JU-Kreisverbände fordern Aufnahme in die GA

JU-Kreisverbände fordern Aufnahme in die GA

Die Kreisvorsitzenden der Jungen Union Ludwig Würth (Neustadt a. d. Waldnaab), Alexander Fischer (Schwandorf), Markus Bäumler (Weiden) und Benjamin Zeitler (Tirschenreuth) machen sich gemeinsam stark für die Aufnahme der Stadt Weiden und der Landkreise Schwandorf und Neustadt a. d. Waldnaab in die Förderungen der Gemeinschaftsaufgabe (GA).
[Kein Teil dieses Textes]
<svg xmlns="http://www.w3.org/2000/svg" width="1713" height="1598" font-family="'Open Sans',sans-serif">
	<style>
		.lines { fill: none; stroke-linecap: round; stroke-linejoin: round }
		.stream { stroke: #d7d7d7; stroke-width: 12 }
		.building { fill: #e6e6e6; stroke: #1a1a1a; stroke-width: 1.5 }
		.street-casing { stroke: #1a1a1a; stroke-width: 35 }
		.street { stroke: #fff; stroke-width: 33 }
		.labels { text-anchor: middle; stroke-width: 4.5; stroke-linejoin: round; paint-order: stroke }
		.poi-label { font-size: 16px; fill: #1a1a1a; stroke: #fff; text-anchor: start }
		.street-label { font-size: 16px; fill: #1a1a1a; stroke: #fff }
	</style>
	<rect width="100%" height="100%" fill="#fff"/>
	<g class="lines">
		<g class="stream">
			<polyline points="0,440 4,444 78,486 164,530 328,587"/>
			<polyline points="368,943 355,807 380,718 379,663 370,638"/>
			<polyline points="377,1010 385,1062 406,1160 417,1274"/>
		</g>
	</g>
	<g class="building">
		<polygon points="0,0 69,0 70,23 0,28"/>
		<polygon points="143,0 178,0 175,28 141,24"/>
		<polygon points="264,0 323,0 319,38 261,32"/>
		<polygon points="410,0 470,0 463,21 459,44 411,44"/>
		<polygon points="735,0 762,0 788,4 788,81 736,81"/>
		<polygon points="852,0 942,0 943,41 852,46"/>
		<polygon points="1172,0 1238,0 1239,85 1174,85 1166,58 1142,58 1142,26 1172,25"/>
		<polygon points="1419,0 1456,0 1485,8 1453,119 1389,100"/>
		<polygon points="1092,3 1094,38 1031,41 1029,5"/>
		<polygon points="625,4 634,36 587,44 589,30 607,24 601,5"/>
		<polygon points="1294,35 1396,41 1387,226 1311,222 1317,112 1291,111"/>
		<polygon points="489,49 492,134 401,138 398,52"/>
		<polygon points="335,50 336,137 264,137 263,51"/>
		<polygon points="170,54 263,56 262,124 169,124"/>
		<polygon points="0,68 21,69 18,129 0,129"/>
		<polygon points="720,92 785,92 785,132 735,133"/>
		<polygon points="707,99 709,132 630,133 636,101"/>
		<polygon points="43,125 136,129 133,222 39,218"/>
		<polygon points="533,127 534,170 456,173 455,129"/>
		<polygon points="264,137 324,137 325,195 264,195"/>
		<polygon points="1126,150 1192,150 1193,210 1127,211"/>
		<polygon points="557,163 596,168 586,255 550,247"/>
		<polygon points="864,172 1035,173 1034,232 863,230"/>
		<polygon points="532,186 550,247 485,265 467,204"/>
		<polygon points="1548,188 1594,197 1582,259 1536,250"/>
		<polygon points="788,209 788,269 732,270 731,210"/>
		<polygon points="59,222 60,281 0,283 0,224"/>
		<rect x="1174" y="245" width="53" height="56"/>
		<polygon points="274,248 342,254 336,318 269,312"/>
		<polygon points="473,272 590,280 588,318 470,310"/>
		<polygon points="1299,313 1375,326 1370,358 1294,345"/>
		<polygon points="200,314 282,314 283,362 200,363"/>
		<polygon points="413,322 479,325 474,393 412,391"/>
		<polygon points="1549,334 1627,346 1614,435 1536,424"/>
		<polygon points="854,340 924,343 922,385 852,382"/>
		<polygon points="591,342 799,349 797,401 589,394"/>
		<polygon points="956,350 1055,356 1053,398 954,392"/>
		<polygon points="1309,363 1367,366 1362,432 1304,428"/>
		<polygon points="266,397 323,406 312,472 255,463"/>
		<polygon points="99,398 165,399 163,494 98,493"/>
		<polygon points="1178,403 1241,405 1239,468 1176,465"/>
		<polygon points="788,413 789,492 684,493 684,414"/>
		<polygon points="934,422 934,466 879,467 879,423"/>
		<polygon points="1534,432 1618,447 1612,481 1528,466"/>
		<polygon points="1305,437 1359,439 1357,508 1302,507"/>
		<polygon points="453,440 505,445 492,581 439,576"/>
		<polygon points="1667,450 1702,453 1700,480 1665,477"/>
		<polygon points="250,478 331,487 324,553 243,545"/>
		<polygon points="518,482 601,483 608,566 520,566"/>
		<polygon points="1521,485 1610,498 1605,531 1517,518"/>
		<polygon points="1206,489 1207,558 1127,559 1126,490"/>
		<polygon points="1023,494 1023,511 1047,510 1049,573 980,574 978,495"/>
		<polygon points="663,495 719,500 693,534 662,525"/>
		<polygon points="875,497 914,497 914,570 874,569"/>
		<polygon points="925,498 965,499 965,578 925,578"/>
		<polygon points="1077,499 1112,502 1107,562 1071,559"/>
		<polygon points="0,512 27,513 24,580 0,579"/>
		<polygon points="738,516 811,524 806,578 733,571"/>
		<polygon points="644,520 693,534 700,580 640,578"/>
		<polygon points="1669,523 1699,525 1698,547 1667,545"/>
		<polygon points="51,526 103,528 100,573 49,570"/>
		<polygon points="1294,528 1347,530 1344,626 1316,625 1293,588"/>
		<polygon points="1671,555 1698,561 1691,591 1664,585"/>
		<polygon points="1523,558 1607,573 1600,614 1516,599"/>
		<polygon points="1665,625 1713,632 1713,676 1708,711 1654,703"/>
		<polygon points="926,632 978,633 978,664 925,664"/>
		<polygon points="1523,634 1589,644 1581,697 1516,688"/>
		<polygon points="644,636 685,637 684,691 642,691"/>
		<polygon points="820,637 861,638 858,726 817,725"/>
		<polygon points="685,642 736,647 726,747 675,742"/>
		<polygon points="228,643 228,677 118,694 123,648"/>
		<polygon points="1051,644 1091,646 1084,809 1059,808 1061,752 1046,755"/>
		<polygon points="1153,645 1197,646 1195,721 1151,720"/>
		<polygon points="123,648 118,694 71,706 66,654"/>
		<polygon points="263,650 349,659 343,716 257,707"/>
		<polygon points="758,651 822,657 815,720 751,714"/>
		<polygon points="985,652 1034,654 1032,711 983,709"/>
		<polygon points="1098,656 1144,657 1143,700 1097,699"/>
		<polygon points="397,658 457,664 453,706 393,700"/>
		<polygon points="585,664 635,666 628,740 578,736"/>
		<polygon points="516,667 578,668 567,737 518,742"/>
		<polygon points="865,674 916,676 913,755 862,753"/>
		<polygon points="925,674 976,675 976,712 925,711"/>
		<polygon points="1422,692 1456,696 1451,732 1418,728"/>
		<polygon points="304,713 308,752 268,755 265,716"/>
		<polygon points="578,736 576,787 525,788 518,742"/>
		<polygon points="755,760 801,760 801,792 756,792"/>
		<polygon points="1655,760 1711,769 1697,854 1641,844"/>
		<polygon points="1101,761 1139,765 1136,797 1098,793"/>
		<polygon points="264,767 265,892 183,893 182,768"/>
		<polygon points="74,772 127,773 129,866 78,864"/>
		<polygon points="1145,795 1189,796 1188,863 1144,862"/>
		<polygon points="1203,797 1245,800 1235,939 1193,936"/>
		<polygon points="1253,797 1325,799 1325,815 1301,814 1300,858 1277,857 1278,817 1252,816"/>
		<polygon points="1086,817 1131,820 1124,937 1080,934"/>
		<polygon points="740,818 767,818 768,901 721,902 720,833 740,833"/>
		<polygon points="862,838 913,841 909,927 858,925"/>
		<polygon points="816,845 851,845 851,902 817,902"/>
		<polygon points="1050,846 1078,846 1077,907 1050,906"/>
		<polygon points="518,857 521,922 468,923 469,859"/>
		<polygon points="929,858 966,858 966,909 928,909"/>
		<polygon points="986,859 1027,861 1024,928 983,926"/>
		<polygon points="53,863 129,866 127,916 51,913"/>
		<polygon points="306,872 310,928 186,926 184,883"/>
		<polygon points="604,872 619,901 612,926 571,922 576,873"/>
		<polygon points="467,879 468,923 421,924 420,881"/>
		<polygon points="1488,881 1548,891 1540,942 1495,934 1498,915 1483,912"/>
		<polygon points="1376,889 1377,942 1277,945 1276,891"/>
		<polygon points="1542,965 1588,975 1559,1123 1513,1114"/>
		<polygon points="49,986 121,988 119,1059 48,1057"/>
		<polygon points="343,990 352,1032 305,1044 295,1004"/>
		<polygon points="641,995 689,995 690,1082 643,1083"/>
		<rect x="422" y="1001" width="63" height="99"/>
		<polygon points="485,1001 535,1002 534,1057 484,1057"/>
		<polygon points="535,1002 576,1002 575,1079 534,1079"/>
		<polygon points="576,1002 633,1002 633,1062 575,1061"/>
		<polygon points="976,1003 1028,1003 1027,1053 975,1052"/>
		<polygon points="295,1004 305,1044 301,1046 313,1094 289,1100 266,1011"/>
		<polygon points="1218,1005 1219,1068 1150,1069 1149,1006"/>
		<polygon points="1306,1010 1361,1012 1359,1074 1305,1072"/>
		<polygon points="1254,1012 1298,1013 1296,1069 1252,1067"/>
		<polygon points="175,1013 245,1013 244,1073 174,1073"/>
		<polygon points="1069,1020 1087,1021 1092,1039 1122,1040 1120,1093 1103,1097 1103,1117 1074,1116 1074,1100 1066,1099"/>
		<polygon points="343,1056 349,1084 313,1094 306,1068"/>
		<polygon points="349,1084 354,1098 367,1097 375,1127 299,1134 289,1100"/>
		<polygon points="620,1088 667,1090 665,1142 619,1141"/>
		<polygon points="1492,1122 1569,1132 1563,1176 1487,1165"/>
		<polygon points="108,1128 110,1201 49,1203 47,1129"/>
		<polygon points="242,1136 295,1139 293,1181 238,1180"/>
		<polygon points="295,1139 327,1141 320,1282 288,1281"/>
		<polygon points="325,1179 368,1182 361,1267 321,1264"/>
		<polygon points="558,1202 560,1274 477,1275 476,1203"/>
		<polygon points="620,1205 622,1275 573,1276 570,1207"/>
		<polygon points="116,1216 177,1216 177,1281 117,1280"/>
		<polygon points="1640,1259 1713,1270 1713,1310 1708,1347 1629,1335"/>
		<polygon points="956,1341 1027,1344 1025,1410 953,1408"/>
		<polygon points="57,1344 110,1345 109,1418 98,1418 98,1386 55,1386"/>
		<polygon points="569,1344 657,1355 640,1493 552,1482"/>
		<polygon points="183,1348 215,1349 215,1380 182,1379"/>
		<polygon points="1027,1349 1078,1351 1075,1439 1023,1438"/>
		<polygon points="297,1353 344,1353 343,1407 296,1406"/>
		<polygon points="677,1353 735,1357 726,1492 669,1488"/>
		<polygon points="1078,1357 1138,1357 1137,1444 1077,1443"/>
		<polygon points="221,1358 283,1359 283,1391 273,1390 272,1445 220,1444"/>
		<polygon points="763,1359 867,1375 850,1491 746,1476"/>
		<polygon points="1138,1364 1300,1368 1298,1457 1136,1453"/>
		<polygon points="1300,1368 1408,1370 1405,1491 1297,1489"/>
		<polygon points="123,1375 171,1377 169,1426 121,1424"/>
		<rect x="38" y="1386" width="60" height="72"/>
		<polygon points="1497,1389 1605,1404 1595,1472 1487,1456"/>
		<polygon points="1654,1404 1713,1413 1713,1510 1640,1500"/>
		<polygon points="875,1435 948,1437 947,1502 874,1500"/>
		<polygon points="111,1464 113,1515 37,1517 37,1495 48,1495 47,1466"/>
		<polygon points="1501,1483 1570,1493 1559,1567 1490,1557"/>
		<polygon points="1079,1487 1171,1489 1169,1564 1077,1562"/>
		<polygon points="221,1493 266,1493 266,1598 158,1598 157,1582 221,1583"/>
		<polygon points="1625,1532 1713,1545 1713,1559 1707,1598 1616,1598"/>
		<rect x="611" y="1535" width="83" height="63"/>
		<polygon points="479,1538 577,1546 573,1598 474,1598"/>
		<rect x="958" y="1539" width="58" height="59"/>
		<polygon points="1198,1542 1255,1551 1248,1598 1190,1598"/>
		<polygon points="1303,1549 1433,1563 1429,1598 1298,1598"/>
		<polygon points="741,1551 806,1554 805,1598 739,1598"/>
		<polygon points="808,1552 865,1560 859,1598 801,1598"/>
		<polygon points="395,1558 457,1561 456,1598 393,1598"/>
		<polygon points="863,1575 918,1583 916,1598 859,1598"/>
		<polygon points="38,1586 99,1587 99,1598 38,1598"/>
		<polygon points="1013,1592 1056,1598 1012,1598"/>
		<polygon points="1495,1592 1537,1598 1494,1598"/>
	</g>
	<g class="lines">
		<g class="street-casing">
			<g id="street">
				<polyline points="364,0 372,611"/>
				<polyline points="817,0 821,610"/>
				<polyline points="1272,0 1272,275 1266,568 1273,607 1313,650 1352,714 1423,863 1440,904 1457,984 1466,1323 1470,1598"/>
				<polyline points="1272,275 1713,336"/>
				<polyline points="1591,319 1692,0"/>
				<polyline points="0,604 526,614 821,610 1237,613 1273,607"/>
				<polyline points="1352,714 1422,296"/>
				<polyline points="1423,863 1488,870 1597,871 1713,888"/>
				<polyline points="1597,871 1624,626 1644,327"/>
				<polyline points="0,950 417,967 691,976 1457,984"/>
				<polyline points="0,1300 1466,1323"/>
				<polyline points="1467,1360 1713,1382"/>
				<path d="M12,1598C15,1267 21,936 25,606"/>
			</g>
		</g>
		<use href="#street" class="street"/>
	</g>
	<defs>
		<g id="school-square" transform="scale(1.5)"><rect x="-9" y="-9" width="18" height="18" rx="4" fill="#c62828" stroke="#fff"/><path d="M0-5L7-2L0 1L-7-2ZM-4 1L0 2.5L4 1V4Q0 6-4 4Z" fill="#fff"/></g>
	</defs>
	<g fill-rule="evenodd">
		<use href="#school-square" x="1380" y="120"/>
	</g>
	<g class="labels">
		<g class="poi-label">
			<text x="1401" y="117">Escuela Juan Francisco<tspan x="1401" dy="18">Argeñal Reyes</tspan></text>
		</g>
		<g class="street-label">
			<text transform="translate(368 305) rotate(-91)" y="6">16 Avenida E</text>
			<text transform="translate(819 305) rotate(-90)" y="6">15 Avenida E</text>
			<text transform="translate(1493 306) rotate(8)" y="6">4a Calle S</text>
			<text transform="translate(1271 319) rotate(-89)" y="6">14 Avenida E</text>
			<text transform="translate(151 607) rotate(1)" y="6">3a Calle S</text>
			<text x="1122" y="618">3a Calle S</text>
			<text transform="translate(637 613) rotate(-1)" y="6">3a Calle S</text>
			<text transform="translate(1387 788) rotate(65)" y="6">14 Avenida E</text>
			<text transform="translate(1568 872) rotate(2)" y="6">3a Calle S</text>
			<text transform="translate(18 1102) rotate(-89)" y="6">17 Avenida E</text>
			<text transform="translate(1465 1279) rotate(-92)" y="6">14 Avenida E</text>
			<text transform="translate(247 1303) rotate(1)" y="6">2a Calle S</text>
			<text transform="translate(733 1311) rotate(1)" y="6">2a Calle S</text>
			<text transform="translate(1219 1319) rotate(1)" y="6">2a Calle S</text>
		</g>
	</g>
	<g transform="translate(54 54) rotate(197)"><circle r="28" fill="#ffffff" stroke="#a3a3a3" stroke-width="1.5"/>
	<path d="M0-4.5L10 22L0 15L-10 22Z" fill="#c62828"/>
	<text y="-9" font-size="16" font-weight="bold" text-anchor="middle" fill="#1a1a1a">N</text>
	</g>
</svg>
Bei einem gemeinsamen Treffen der Kreisvorsitzenden der Jungen Union formulierte man in einem offenen Brief an den Bayerischen Wirtschaftsminister Erwin Huber, die Bitte nach Aufnahme der beiden Landkreise in die GA. Geradezu die junge Generation kämpfe mit dem gravierenden Problem der Abwanderung in die Ballungszentren aufgrund der fehlenden Ausbildungs- und Arbeitsplätze in den grenznahen Landkreisen. Der Bevölkerungsschwund in der nördlichen Oberpfalz sei hierzu eines der ersten Anzeichen.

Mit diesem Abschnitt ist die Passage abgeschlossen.